Les CRS ont-ils rectifié le tir ?

Les Compagnies Républicaines de Sécurité étaient attendues au tournant. Samedi 1er décembre, le Ministère de l’Intérieur avait sous-estimé les débordements en marge de la manifestation des gilets jaunes. Une semaine plus tard Christophe Castaner testait un nouveau dispositif policier pour limiter la casse.  Pourtant, des violences ont tout de même éclaté.

L’acte III du mouvement a marqué tous les esprits. La capitale française a été le théâtre d’affrontements inédits entre forces de l’ordre et manifestants le samedi 1er décembre.

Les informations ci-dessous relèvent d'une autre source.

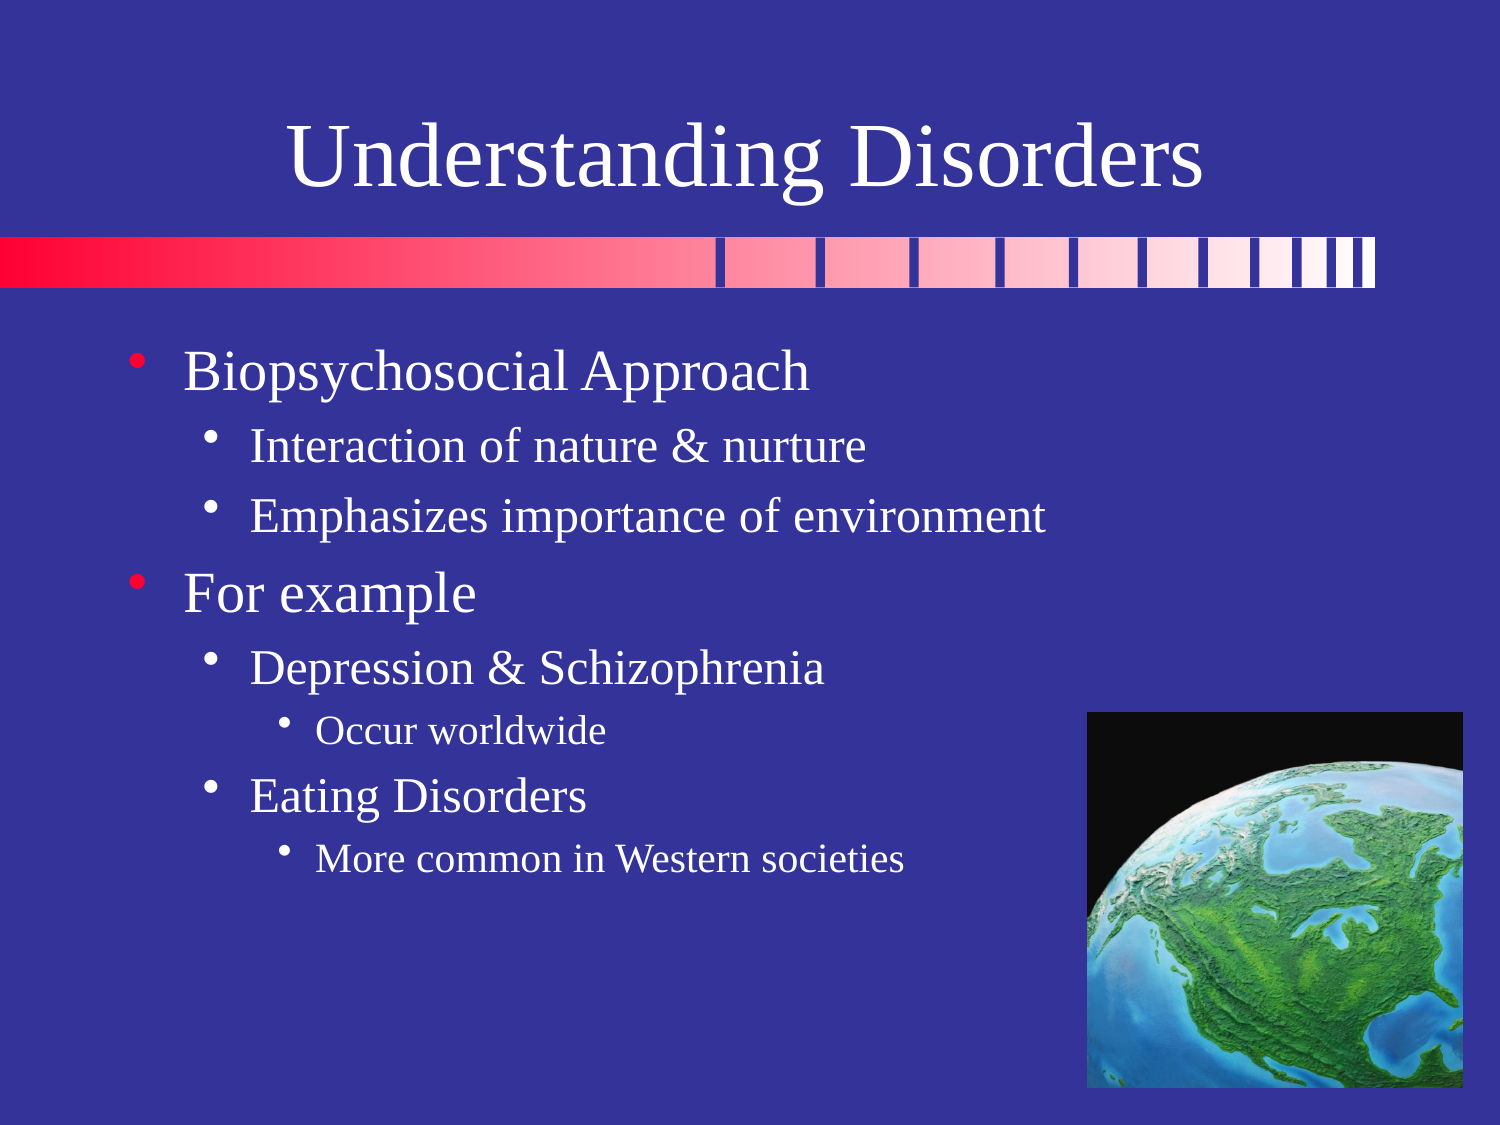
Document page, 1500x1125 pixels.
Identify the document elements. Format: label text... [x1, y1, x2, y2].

title Understanding Disorders [110, 28, 1383, 213]
picture [1087, 712, 1463, 1088]
list Biopsychosocial Approach Interaction of nature & nurture Emphasizes importance of environment For example Depression & Schizophrenia Occur worldwide Eating Disorders More common in Western societies [112, 324, 1388, 1000]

Sur France Info, Chris, CRS dépêché Place de l’Etoile le 1er décembre dernier, décrit le moral des troupes « un sentiment de désarroi intense, de la colère et de l’incompréhension ». Pendant plus de quinze heures, manifestants et forces de l’ordre ont joué au chat et à la souris. Sur les grands boulevards parisiens les rôles se sont inversés. Des manifestants, masqués et cagoulés font face aux uniformes bleus. Les pluies de pavés fraîchement déchaussés répondent aux coups de matraques. Tirs de frondes et fumigènes croisent les grenades assourdissantes et de désencerclement.

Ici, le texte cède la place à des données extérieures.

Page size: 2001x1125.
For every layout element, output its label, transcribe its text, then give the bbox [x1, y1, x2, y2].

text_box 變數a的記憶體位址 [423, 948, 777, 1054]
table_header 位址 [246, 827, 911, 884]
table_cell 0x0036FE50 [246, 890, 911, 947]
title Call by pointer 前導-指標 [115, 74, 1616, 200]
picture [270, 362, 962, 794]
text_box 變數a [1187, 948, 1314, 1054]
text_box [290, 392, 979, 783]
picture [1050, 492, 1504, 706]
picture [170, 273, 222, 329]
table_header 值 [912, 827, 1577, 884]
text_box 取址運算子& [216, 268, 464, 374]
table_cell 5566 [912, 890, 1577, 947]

« Je n’ai jamais vu ça en plus de 15 ans de métier » déplore Chris. Malgré l’arrivée en renfort des camions à eau et d’un bulldozer, lui et son unité ont dû se retrancher dans une ruelle pour esquiver les coups. « Nous sommes dépassés par des casseurs en surnombre,  des ordres et contre-ordres, des actions parfois manquant de résultats efficaces. Des casseurs de plus en plus déterminés sur qui le gaz lacrymogène ne sert plus à rien». A Toulouse, le syndicat de police Alliance affirme même avoir été à court de munitions lors des événements.

Nouvelle stratégie 

Ce sentiment de dépassement est partagé par la hiérarchie. La Direction générale de la Police nationale a été prise de court par un mouvement inédit. Camille Polloni, journaliste police-justice aux Jours, livre les raisons de ce désarroi. « Ce mouvement est peu encadré, ce n’est pas une forme de mobilisation traditionnelle. Il y a pas vraiment d’organisateurs ni de service d’ordre. Forcément, les manifestations sont amenées à déborder davantage. Ces mouvements ne ressemblent pas à ceux dont les forces de l’ordre ont l’habitude ». Les unités constituées de CRS s’en sont sûrement rendu compte trop tard : plus facile d’anticiper quand on connaît les personnes qui manifestent. Preuve du malaise. Le préfet de police de Paris, Michel Delpuech, a été convoqué le soir même au Ministère de l’Intérieur. Le lendemain c’est Christophe Castaner qui était entendu par la Commission des lois du Sénat pour « prévenir la répétition et l’aggravation des troubles ».

Tout, ou presque devait être différent ce samedi 8 décembre. Lors du quatrième acte du mouvement, les événements n’ont pas tourné dans le sens souhaité par le gouvernement. Le dispositif policier a changé entre le 1er et le 8 décembre : 24 000 policiers supplémentaires (37% de plus) ont été mobilisés à travers la France, et les interpellations sont montées en flèche :  412 le 1er décembre à Paris contre 1082 le 8 décembre. Les CRS ont été appuyés par davantage de policiers mobiles. Des barrages filtrants ont été positionnés à plusieurs endroits de Paris. Certaines stations de métro ont même été fermées. Et les forces de l’ordre a eu recours à 14 blindés pour dégager de potentielles barricades. Mais pour Camille Polloni cette nouvelle technique n’est pas synonyme de réussite : « Contrairement à ce qu’affirme le Ministère de l’Intérieur Je ne suis pas d’accord avec l’idée que la police aurait été plus efficace à Paris le 8 décembre. On a pu arrêter plus de monde et les Champs Elysées ont été moins occupés mais la manifestation s’est déplacée dans toute la ville. La Mairie de Paris a déploré des dégâts et il y a eu autant de blessés que le samedi précédent. ». Preuve en est, samedi soir les forces de l’ordre procédaient encore à de nombreuses interpellations Place de la République. La stratégie a changé mais ne s’est pas améliorée.

Le malaise persiste et les tensions à l’égard des CRS s’exacerbent. Figures repoussoirs de certains manifestants, ils sont les premiers représentants de l’Etat.  Ce ressentiment est accentué par les nombreux accidents survenus durant les manifestations. Samedi dernier, un homme a perdu sa main à Bordeaux alors qu’il interceptait une grenade de CRS. Camille Polloni rappelle que la France est le seul pays d’Europe à utiliser des lanceurs de balles et des grenades pour réprimer les foules. Si les CRS sont habitués à ces débordements, ils sont poussés à évoluer pour éviter une montée en puissance de la violence.